/---

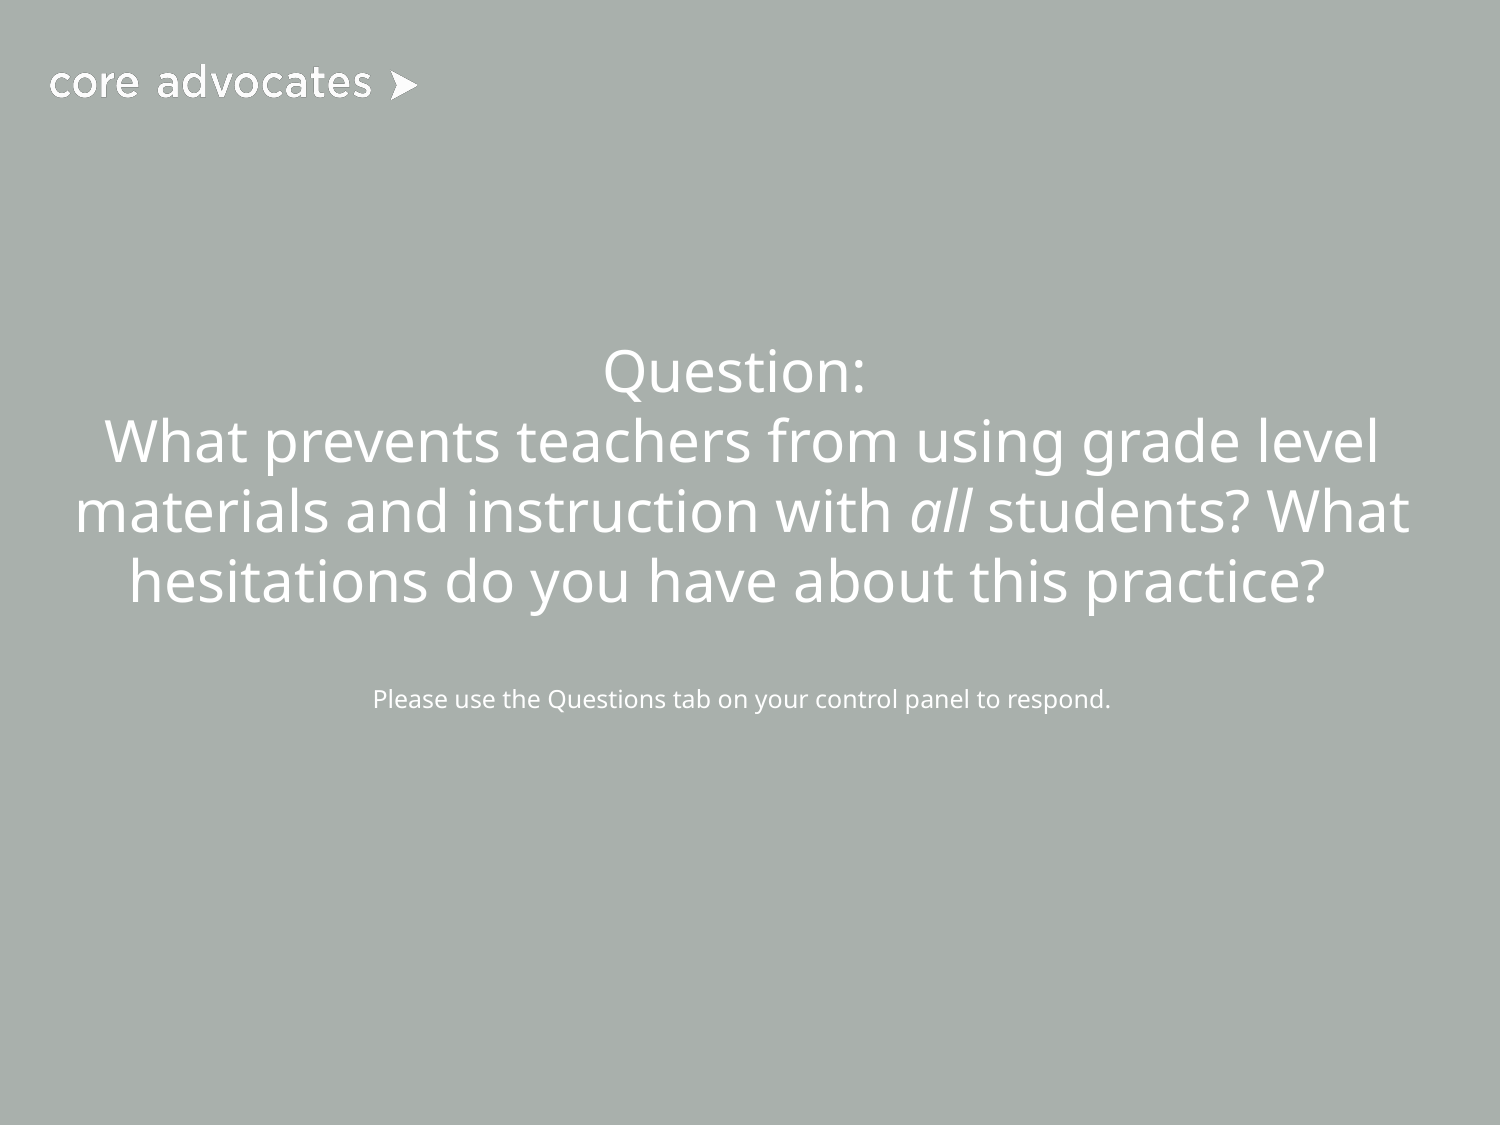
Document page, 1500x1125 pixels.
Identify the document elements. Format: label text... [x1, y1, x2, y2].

title Question: What prevents teachers from using grade level materials and instruction with all students? What hesitations do you have about this practice? Please use the Questions tab on your control panel to respond. [35, 362, 1450, 686]
picture [50, 64, 417, 100]
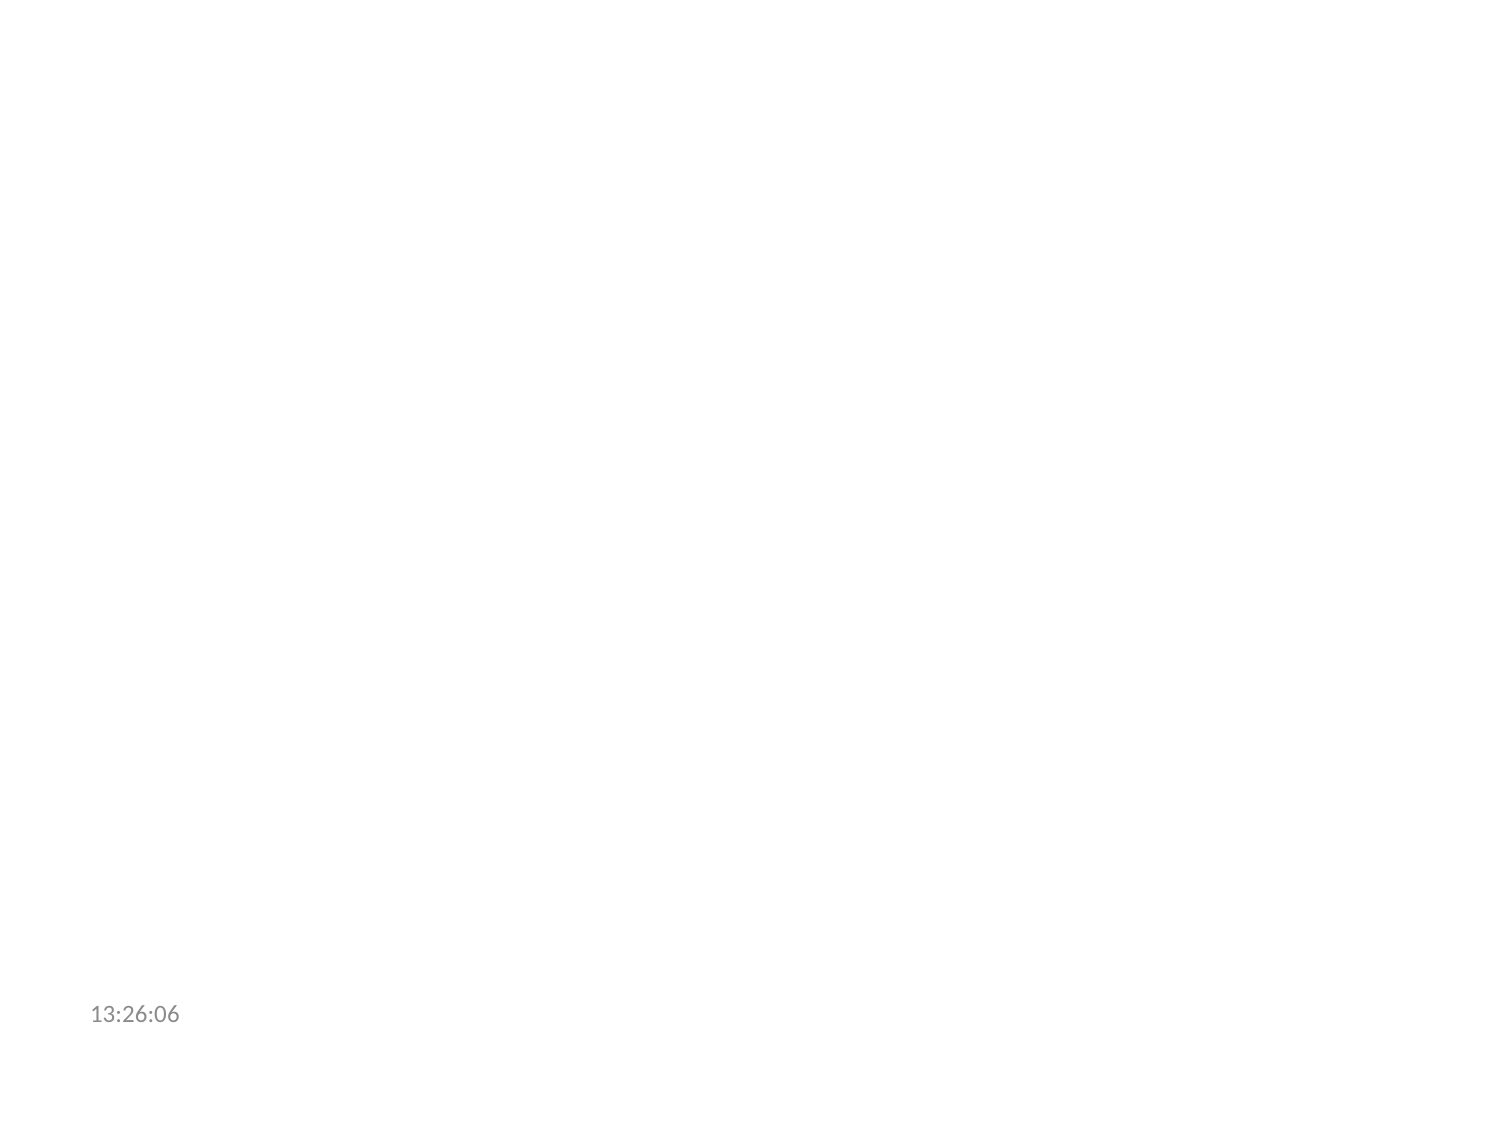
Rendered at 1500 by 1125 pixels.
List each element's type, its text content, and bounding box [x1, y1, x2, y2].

\---

HOW TO COMPLETE THIS TASK → Only the lines from the one holding "Rendered at 1500 by 1125 pixels." through the end of the listing should appear in the response, each restated exactly.

ANSWER SPACE →
Rendered at 1500 by 1125 pixels.
List each element's type, its text content, and bounding box [x1, y1, x2, y2].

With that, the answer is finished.